Web page edit records:
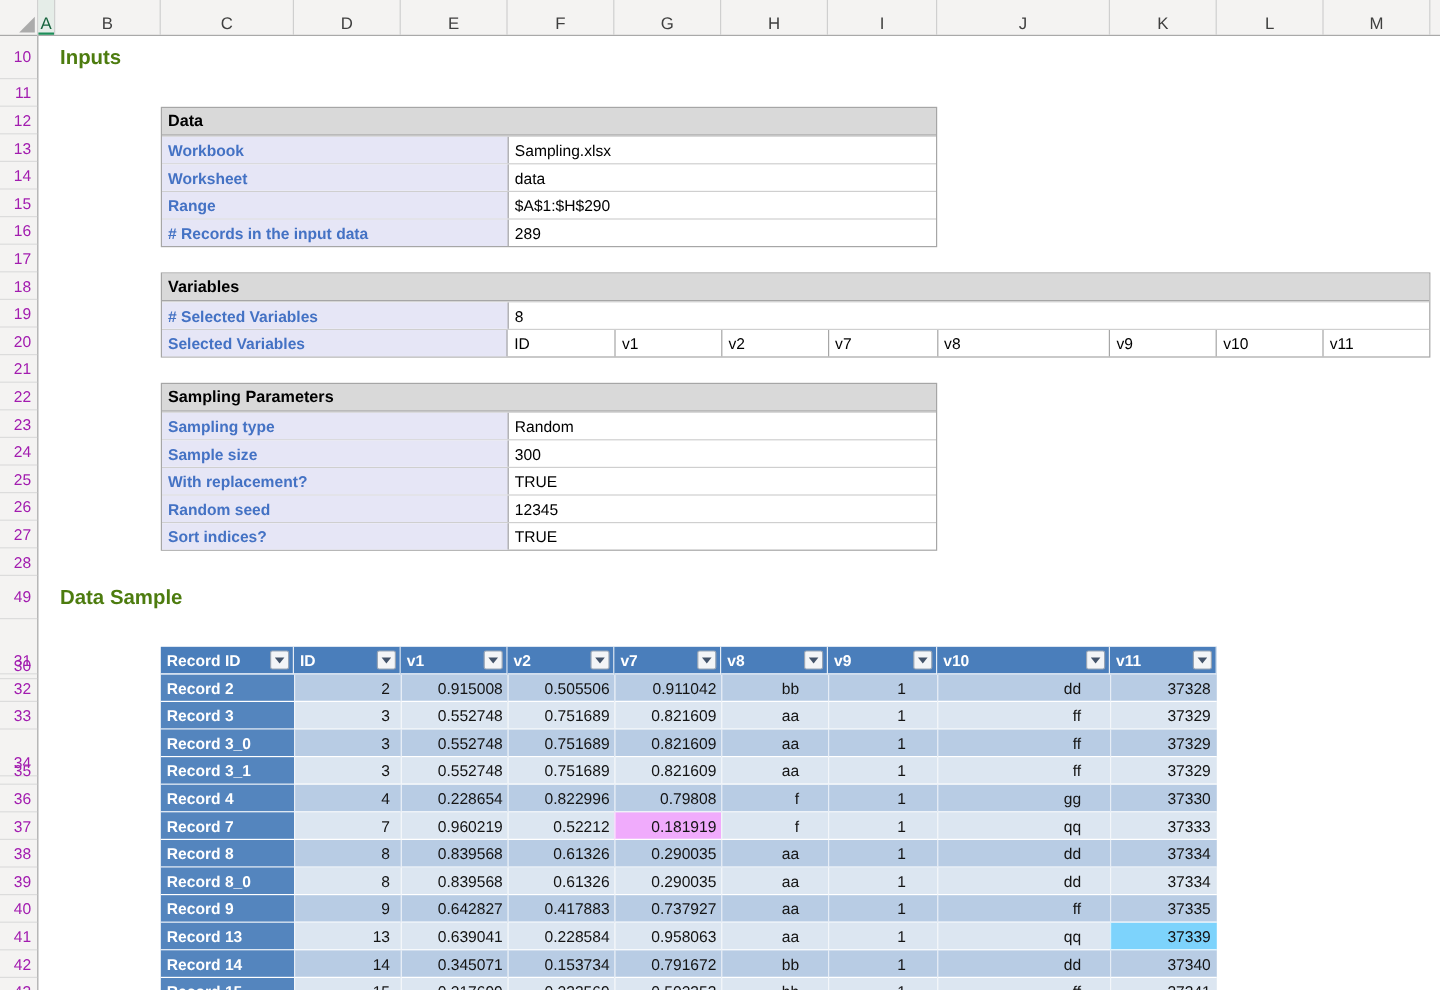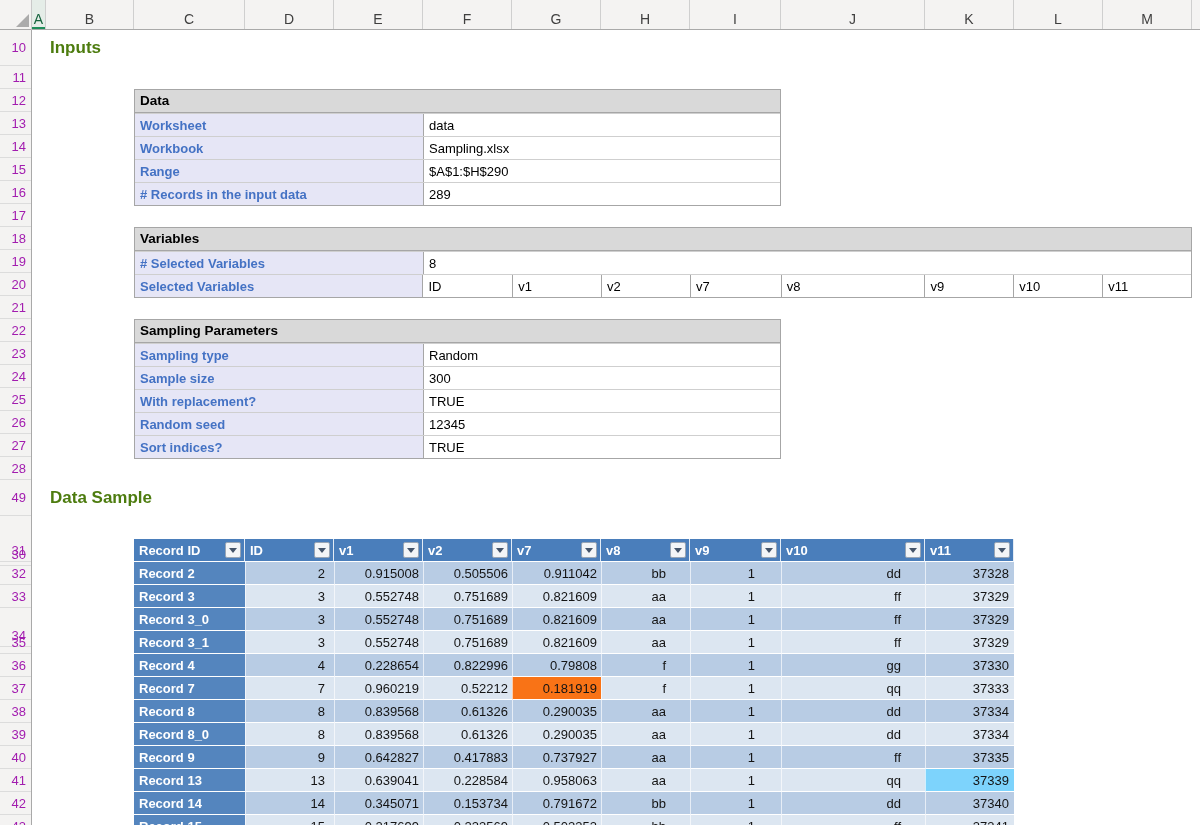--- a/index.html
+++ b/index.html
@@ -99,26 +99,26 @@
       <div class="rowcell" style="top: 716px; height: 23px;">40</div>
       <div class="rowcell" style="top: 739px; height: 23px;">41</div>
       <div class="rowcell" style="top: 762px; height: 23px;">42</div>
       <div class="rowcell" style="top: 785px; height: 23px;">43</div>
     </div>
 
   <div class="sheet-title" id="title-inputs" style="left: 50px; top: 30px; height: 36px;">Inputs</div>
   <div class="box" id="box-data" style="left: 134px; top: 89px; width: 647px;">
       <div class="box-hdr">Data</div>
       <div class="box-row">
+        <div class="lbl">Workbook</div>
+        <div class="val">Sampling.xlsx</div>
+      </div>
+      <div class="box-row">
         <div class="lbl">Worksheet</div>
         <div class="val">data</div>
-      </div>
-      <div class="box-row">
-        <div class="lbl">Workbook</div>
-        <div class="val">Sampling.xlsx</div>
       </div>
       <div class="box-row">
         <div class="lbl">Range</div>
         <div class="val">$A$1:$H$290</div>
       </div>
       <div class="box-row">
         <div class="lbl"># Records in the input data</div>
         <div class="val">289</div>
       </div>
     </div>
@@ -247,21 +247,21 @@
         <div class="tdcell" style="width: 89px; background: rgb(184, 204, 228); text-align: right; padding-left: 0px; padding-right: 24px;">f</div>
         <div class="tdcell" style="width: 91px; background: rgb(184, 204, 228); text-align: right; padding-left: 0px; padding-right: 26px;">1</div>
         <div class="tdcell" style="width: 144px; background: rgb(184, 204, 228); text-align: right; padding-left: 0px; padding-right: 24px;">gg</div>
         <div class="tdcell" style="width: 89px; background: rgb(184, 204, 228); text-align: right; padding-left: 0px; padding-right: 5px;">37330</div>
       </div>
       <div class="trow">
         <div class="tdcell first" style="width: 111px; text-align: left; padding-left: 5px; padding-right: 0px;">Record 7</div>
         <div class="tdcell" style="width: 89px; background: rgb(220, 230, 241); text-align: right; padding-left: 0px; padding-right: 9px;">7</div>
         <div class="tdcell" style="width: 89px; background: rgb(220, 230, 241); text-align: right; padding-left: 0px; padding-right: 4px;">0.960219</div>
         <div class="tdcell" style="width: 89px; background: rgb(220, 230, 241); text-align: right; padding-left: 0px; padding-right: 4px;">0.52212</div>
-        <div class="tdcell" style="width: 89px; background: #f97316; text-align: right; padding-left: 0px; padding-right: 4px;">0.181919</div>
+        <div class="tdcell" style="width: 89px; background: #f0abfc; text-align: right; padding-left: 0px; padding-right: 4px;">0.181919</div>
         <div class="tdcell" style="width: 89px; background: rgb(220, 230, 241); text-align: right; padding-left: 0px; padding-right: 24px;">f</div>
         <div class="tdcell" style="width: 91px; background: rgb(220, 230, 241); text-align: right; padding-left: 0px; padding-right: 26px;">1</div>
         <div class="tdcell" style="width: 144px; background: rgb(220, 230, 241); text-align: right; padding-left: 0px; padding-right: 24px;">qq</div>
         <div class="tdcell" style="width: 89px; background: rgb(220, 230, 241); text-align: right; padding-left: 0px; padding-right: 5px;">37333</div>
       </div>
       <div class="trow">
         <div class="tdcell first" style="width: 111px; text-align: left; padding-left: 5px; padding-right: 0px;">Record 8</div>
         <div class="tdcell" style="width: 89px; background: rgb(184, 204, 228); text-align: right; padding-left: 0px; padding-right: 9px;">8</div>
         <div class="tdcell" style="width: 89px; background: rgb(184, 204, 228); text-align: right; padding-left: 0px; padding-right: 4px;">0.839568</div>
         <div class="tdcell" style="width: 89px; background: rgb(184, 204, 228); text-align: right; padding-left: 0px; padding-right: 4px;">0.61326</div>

• Instruction: Could you find each line in the entries that contains the string "Sampling" and copy it?

• Result of the task:
+        <div class="val">Sampling.xlsx</div>
-        <div class="val">Sampling.xlsx</div>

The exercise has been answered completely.